Dimanche, 18 Août 2013
Par : Rédaction Nationale
Une des paroles les plus prestigieuses, qui s’élevaient dans les prétoires de la justice coloniale, vient de s’éteindre.
Jeune et brillant avocat des justes causes du tiers-monde émergeant des décennies 1950 et 1960, Jacques Vergès sut très tôt mettre son exceptionnelle éloquence au service des damnés de la terre. Mais, avec l’Algérie, ce fut la fusion d’un grand talent avec un moment décisif de la décolonisation en marche.
Aussi, allait-il prendre à bras-le-corps la défense des militants et moudjahidine en France et en Algérie.
Vergès est au banc de la défense dans les affaires les plus graves, le procès les plus périlleux, ceux de Djamila Bouhired, de l’attentat de Jacques Soustelle, de l’organisation spéciale dans les attaques des raffineries de Mourepiane, de l’usine à gaz de Rouen, des commissariats de Paris, comme dans le procès du réseau Jeanson, où se côtoient militants algériens et “porteurs de valises” français. Sur les deux rives de la Méditerranée, ses plaidoiries mettront en difficulté les magistrats des tribunaux permanents des forces armées qui, face à lui, se comporteront moins en juge qu’en ennemis.
Par les incidents d’audience et leur habile médiatisation, il sauvera de l’échaffaud nombre de condamnés, ce qui ne le sauvera pas lui-même des poursuites pour atteinte à la sûreté de l’État français, des diverses interdictions de plaider et d’expulsions d’Algérie.
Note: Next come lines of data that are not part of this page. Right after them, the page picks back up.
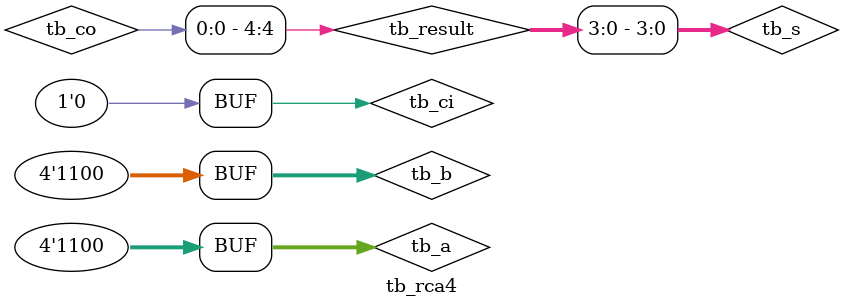
<source format=v>
`timescale 1ns/100ps

module tb_rca4;				//Simple Testbench by Directed Verification
	reg[3:0] tb_a, tb_b;
	reg tb_ci;
	wire[3:0] tb_s;
	wire tb_co;
	wire[4:0] tb_result;

	rca4 testrca4(tb_s, tb_co, tb_a, tb_b, tb_ci);
	
	initial
	begin
		tb_a = 4'b0000; tb_b = 4'b0000; tb_ci=1'b0; #10;
		
		tb_a = 4'b0001; tb_b = 4'b0001; #10;						//MSB Carry verification
		tb_ci=1'b1; #10;
		
		tb_a = 4'b0010; tb_b = 4'b0010; tb_ci=1'b0; #10;		//Second bit Carry verification
		tb_a = 4'b0011; tb_b = 4'b0011; #10;
		
		tb_a = 4'b0100; tb_b = 4'b0100; #10;						//Third bit Carry verification
		tb_a = 4'b0110; tb_b = 4'b0110; #10;
		
		tb_a = 4'b1000; tb_b = 4'b1000; #10;						//MSB Carry verification
		tb_a = 4'b1100; tb_b = 4'b1100; #10;
	
	
	end
	
	assign tb_result = {tb_co, tb_s};
	
endmodule

</source>
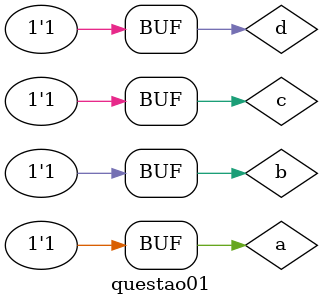
<source format=v>

module sopCanon( output s, input a, input b, input c, input d );
    and  AND1 ( s1, ~a, ~b, ~c, ~d );
    and  AND2 ( s2, ~a, ~b, ~c,  d );
    and  AND3 ( s3, ~a,  b, ~c,  d );
    and  AND4 ( s4, ~a,  b,  c, ~d );
    and  AND5 ( s5,  a, ~b, ~c, ~d );
    and  AND6 ( s6,  a, ~b, ~c,  d );
    and  AND7 ( s7,  a,  b, ~c, ~d );
    and  AND8 ( s8,  a,  b,  c, ~d );
    or   OR_1 ( s, s1, s2, s3, s4, s5, s6, s7, s8 );
endmodule // sopCanon

module sopSimpl( output s, input a, input b, input c, input d );
    and  AND1 ( s1, ~b, ~c );
    and  AND2 ( s2, ~a, ~c,  d );
    and  AND3 ( s3,  a, ~c, ~d );
    and  AND4 ( s4,  b,  c, ~d );
    or   OR_1 ( s, s1, s2, s3, s4);
endmodule // sopSimpl

module posCanon( output s, input A, input B, input C, input D );
    or   OR_1 ( s1,  A,  B, ~C,  D);
    or   OR_2 ( s2,  A,  B, ~C, ~D);
    or   OR_3 ( s3,  A, ~B,  C,  D);
    or   OR_4 ( s4,  A, ~B, ~C, ~D);
    or   OR_5 ( s5, ~A,  B, ~C,  D);
    or   OR_6 ( s6, ~A,  B, ~C, ~D);
    or   OR_7 ( s7, ~A, ~B,  C, ~D);
    or   OR_8 ( s8, ~A, ~B, ~C, ~D);
    and  AND1  ( s, s1, s2, s3, s4, s5, s6, s7, s8 );
endmodule // posCanon

module posSimpl( output s, input A, input B, input C, input D );
    or   OR_1 ( s1, ~C, ~D );
    or   OR_2 ( s2,  B, ~C );
    or   OR_3 ( s3, ~A, ~B, ~D );
    or   OR_4 ( s4,  A, ~B,  C,  D );
    and  AND1 ( s, s1, s2, s3, s4);
endmodule // sopCanon

module questao01;
    reg a, b, c, d;      // Variaveis
    wire s1, s2, s3, s4; // Respostas

    sopCanon SOPCANON ( s1, a, b, c, d ); // SoP Canonica
    sopSimpl SOPSIMPL ( s2, a, b, c, d ); // SoP Simplificada
    posCanon POSCANON ( s3, a, b, c, d ); // PoS Canonica
    posSimpl POSSIMPL ( s4, a, b, c, d ); // PoS Simplificada

    initial
        begin: initial_values
            a = 1'b0; b = 1'b0; c = 1'b0; d = 1'b0;
        end

    initial
        begin: main
            $display ( "----------------------------------------------" );
            $display ( "Marcos Antonio Lommez Candido Ribeiro - 771157" );
            $display ( "----------------------------------------------" );
            $display ( " variaveis           SoP             PoS" );
            $display ( "  a b c d       Canon. Simpl.   Canon. Simpl.");
            $monitor ( "  %b %b %b %b    =    %b      %b        %b      %b", a, b, c, d, s1, s2, s3, s4);

            #1 a = 0; b = 0; c = 0; d = 0;
            #1 a = 0; b = 0; c = 0; d = 1;
            #1 a = 0; b = 0; c = 1; d = 0;
            #1 a = 0; b = 0; c = 1; d = 1;
            #1 a = 0; b = 1; c = 0; d = 0;
            #1 a = 0; b = 1; c = 0; d = 1;
            #1 a = 0; b = 1; c = 1; d = 0;
            #1 a = 0; b = 1; c = 1; d = 1;
            #1 a = 1; b = 0; c = 0; d = 0;
            #1 a = 1; b = 0; c = 0; d = 1;
            #1 a = 1; b = 0; c = 1; d = 0;
            #1 a = 1; b = 0; c = 1; d = 1;
            #1 a = 1; b = 1; c = 0; d = 0;
            #1 a = 1; b = 1; c = 0; d = 1;
            #1 a = 1; b = 1; c = 1; d = 0;
            #1 a = 1; b = 1; c = 1; d = 1;
        end
endmodule

/* 
----------------------------------------------
Marcos Antonio Lommez Candido Ribeiro - 771157
----------------------------------------------
 variaveis           SoP             PoS
  a b c d       Canon. Simpl.   Canon. Simpl.
  0 0 0 0    =    1      1        1      1
  0 0 0 1    =    1      1        1      1
  0 0 1 0    =    0      0        0      0
  0 0 1 1    =    0      0        0      0
  0 1 0 0    =    0      0        0      0
  0 1 0 1    =    1      1        1      1
  0 1 1 0    =    1      1        1      1
  0 1 1 1    =    0      0        0      0
  1 0 0 0    =    1      1        1      1
  1 0 0 1    =    1      1        1      1
  1 0 1 0    =    0      0        0      0
  1 0 1 1    =    0      0        0      0
  1 1 0 0    =    1      1        1      1
  1 1 0 1    =    0      0        0      0
  1 1 1 0    =    1      1        1      1
  1 1 1 1    =    0      0        0      0
 */
</source>
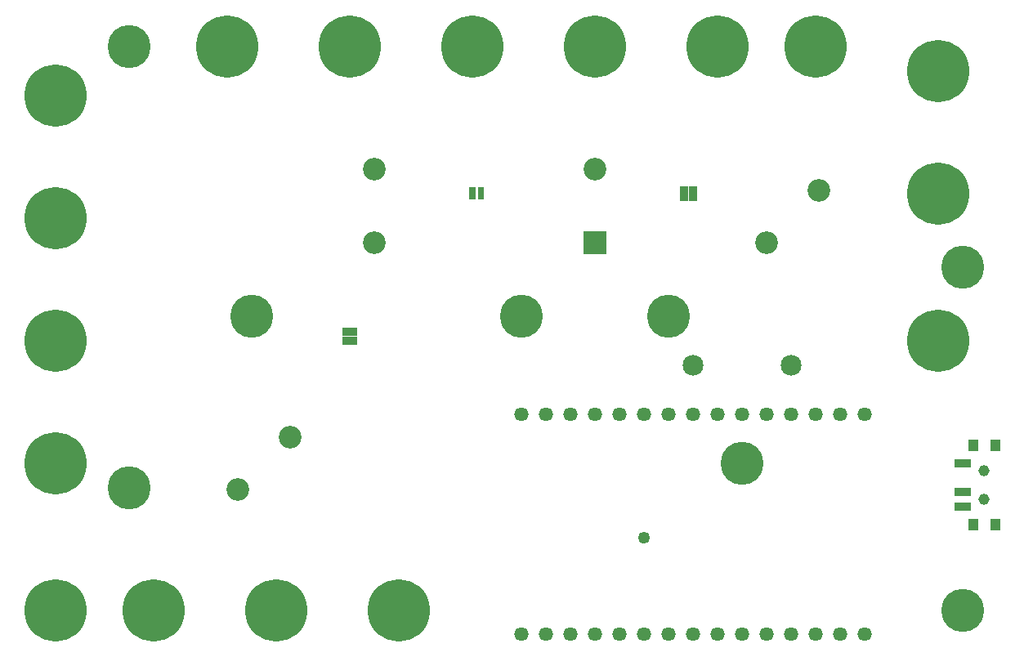
<source format=gbs>
G04 MADE WITH FRITZING*
G04 WWW.FRITZING.ORG*
G04 DOUBLE SIDED*
G04 HOLES PLATED*
G04 CONTOUR ON CENTER OF CONTOUR VECTOR*
%ASAXBY*%
%FSLAX23Y23*%
%MOIN*%
%OFA0B0*%
%SFA1.0B1.0*%
%ADD10C,0.045433*%
%ADD11C,0.057829*%
%ADD12C,0.049370*%
%ADD13C,0.092000*%
%ADD14C,0.085000*%
%ADD15C,0.254000*%
%ADD16C,0.175354*%
%ADD17R,0.041496X0.049370*%
%ADD18R,0.069055X0.037559*%
%ADD19R,0.092000X0.092000*%
%ADD20R,0.035000X0.060000*%
%ADD21R,0.060000X0.035000*%
%ADD22C,0.030000*%
%ADD23C,0.010000*%
%LNMASK0*%
G90*
G70*
G54D10*
X4074Y890D03*
X4074Y772D03*
X4074Y890D03*
X4074Y772D03*
X4074Y890D03*
X4074Y772D03*
G54D11*
X2387Y1120D03*
X2187Y222D03*
X2287Y222D03*
X2387Y222D03*
X2487Y222D03*
X2586Y222D03*
X2287Y1120D03*
X2187Y1120D03*
X2487Y1120D03*
X2686Y222D03*
X2786Y222D03*
X2886Y222D03*
X2986Y222D03*
X3086Y222D03*
X3185Y222D03*
X3285Y222D03*
X3385Y222D03*
X3485Y222D03*
X3585Y222D03*
X2886Y1120D03*
X2986Y1120D03*
X3086Y1120D03*
X3185Y1120D03*
X3285Y1120D03*
X3385Y1120D03*
X3485Y1120D03*
X3585Y1120D03*
X2586Y1120D03*
X2686Y1120D03*
X2786Y1120D03*
G54D12*
X2686Y616D03*
G54D13*
X1242Y1026D03*
X1030Y814D03*
G54D14*
X3286Y1320D03*
X2886Y1320D03*
G54D15*
X1686Y320D03*
X1186Y320D03*
X3886Y1420D03*
X286Y2420D03*
X986Y2620D03*
X286Y1420D03*
X1986Y2620D03*
X2486Y2620D03*
X3386Y2620D03*
X3886Y2020D03*
X286Y1920D03*
X1486Y2620D03*
X2986Y2620D03*
X3886Y2520D03*
X686Y320D03*
X286Y920D03*
X286Y320D03*
G54D13*
X3186Y1820D03*
X3398Y2032D03*
X1586Y1820D03*
X1586Y2120D03*
X2486Y1820D03*
X2486Y2120D03*
G54D16*
X3986Y1720D03*
X586Y2620D03*
X586Y820D03*
X2186Y1520D03*
X3086Y920D03*
X3986Y320D03*
X1086Y1520D03*
X2786Y1520D03*
G54D17*
X4031Y994D03*
X4118Y994D03*
X4118Y668D03*
X4031Y668D03*
G54D18*
X3986Y920D03*
X3986Y801D03*
X3986Y742D03*
G54D19*
X2486Y1820D03*
G54D20*
X2886Y2020D03*
X2850Y2020D03*
G54D21*
X1486Y1420D03*
X1486Y1455D03*
G54D22*
G36*
X1242Y982D02*
X1198Y1026D01*
X1242Y1070D01*
X1286Y1026D01*
X1242Y982D01*
G37*
D02*
G36*
X3186Y1863D02*
X3229Y1820D01*
X3186Y1776D01*
X3142Y1820D01*
X3186Y1863D01*
G37*
D02*
G36*
X1555Y1851D02*
X1617Y1851D01*
X1617Y1789D01*
X1555Y1789D01*
X1555Y1851D01*
G37*
D02*
G54D23*
G36*
X1973Y1995D02*
X1973Y2045D01*
X1998Y2045D01*
X1998Y1995D01*
X1973Y1995D01*
G37*
D02*
G36*
X2009Y1995D02*
X2009Y2045D01*
X2034Y2045D01*
X2034Y1995D01*
X2009Y1995D01*
G37*
D02*
G04 End of Mask0*
M02*
</source>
Après les comportements de nombreux magistrats pour leur manière de mener des procès biaisés où l’Algérien inculpé est condamné comme malfaiteur alors qu’il revendique sa qualité de combattant et prisonnier de guerre, Vergès inaugure une défense nouvelle et radicale ; le “procès de rupture”. À l’inverse de ce qu’il qualifie “procès de connivence”, il soutient désormais que son client, soldat d’une armée en guerre, ne saurait être soumis qu’aux lois de la guerre. Il revendique l’application des conventions de Genève dont la France est signataire. Aussi, ce soldat ne peut être condamné ni à la prison ni encore moins à la scandaleuse décapitation, dont les juridictions de l’époque firent un usage révoltant. Vergès, avec ses confrères du collectif des avocats du FLN en France — comme Benabdallah, Bendimerad et Oussedik — n’ont jamais cessé de dénoncer à la conscience du peuple français et à l’opinion mondiale, la sinistre parodie de justice qui alimentait en victimes algériennes, l’effroyable guillotine.
Et ce n’est là qu’un aperçu de l’œuvre multiforme de Jacques Vergès, militant de la cause algérienne, celle de son pays d’adoption : l’Algérie. Sa maîtrise du débat judiciaire et la mise en évidence des incohérences de ces juridictions d’exception, l’étendue de ses connaissances, son style flamboyant et incisif, en firent un redoutable avocat. Ses réparties sont imparables. À un adversaire qui lui reprochait son indifférence au racisme pour n’avoir pas porté l’“étoile jaune”, il répond du tac au tac : “Ma mère était jaune de la tête aux pieds.” Né en Thaïlande d’un père réunionnais, et d’une mère vietnamienne, sa réplique est on ne peut plus fondée.
L’on retiendra que Vergès aura su transformer le tribunal en tribune où l’on ne pouvait occulter la torture et les horreurs de la guerre, où les justes aspirations du peuple algérien, trouvaient, malgré les faux-fuyants et interdits de la procédure du moment, le lieu idéal d’expression.
Aujourd’hui, grande est la peine de ceux qui ont été ses compagnons du combat judiciaire et de sa lutte clandestine. On s’en souviendra longtemps : par sa maîtrise du débat judiciaire, Jacques Vergès aura marqué la défense du FLN devant les tribunaux de l’ordre colonial.